There are already a lot of calculations performed on market data as well as "milemarkers" that perhaps the GA organism subroutines should be "force fed," such as previous period highs, lows, opens, closes, averages, or calculations such true average, moving averages, etc. Or you could let the algorithm operate on raw data without forcing it to look at specific times (opens, closes) or functions (maximums, minimums, averages, etc.). I think the best approach for GA diversity is to use a mixture... some organisms only use current market indices, some use raw price and volume data, others use a mixture. Configuration settings could assure that a certain percent of each generation always remain pure each direction, if desired.

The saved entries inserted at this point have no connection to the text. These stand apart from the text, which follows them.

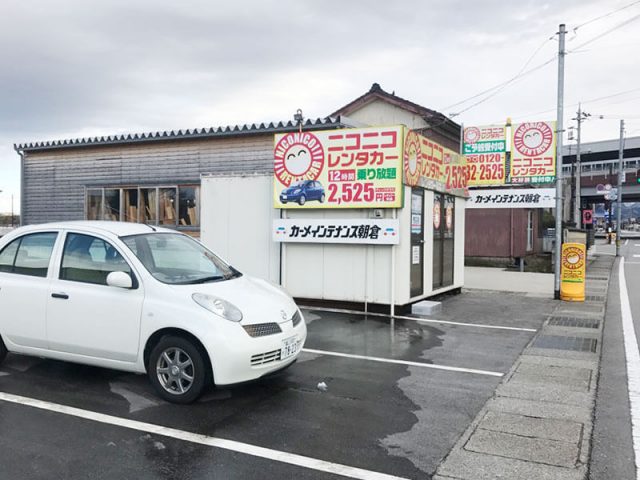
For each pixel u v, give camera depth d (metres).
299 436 4.27
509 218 20.69
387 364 6.40
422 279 10.41
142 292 5.14
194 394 4.86
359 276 9.67
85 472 3.66
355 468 3.74
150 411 4.77
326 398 5.17
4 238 6.06
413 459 3.88
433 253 11.05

Mutation is another complicated problem. Configuration settings that control how many organisms are retained from each generation (top % of performers and/or all within a certain spread from the winner), how many mutated copies are made of each, and the degree of mutation are fairly straightforward to outline. Types of mutation allowed is more involved. If each line of a conditional statement involves an algebraic comparison, the question is what form are the algebraic expressions allowed to take? I think it is obvious that every conditional line should have access to all of the available variables, so the question is limited to the functions that are available for the organisms to use. Standard functions would be addition and multiplication with the ability to invert and negate terms to produce subtraction and division. Sould array building and matrix operations be allowed? Probably so. What about logs, exponents, derivatives, integrals, etc.? Should the organisms be allowed to "discover" calculus (approximating derivatives with finite difference, etc.) or should these math tools be encoded explicitly? If the coding platform can handle it, I think the more operations available the more diversity produced, and ultimately the greater the chance of finding good system rules.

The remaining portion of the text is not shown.